Your instructions> Line for line, return the data exactly, omitting all pictures.

────────────────

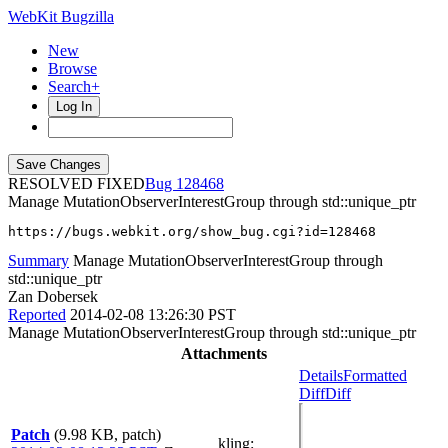
WebKit Bugzilla
New
Browse
Search+
Log In
RESOLVED FIXED
128468
Manage MutationObserverInterestGroup through std::unique_ptr
https://bugs.webkit.org/show_bug.cgi?id=128468
Summary
Manage MutationObserverInterestGroup through
std::unique_ptr
Zan Dobersek
Reported
2014-02-08 13:26:30 PST
Manage MutationObserverInterestGroup through std::unique_ptr
Attachments
Details
Formatted
Diff
Diff
Patch
(9.98 KB, patch)
kling
:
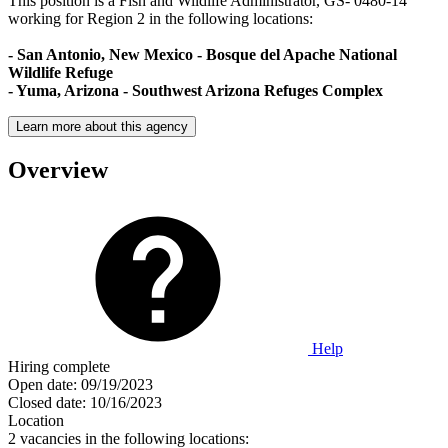
This position is a Fish and Wildlife Administrator, GS- 0480-14
working for Region 2 in the following locations:
- San Antonio, New Mexico - Bosque del Apache National
Wildlife Refuge
- Yuma, Arizona - Southwest Arizona Refuges Complex
Learn more about this agency
Overview
Help
Hiring complete
Open date:
09/19/2023
Closed date:
10/16/2023
Location
2 vacancies in the following locations:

────────────────

Solution below>
WebKit Bugzilla
New
Browse
Search+
Log In
RESOLVED FIXED
128468
Manage MutationObserverInterestGroup through std::unique_ptr
https://bugs.webkit.org/show_bug.cgi?id=128468
Summary
Manage MutationObserverInterestGroup through
std::unique_ptr
Zan Dobersek
Reported
2014-02-08 13:26:30 PST
Manage MutationObserverInterestGroup through std::unique_ptr
Attachments
Details
Formatted
Diff
Diff
Patch
(9.98 KB, patch)
kling
:
This position is a Fish and Wildlife Administrator, GS- 0480-14
working for Region 2 in the following locations:
- San Antonio, New Mexico - Bosque del Apache National
Wildlife Refuge
- Yuma, Arizona - Southwest Arizona Refuges Complex
Learn more about this agency
Overview
Help
Hiring complete
Open date:
09/19/2023
Closed date:
10/16/2023
Location
2 vacancies in the following locations:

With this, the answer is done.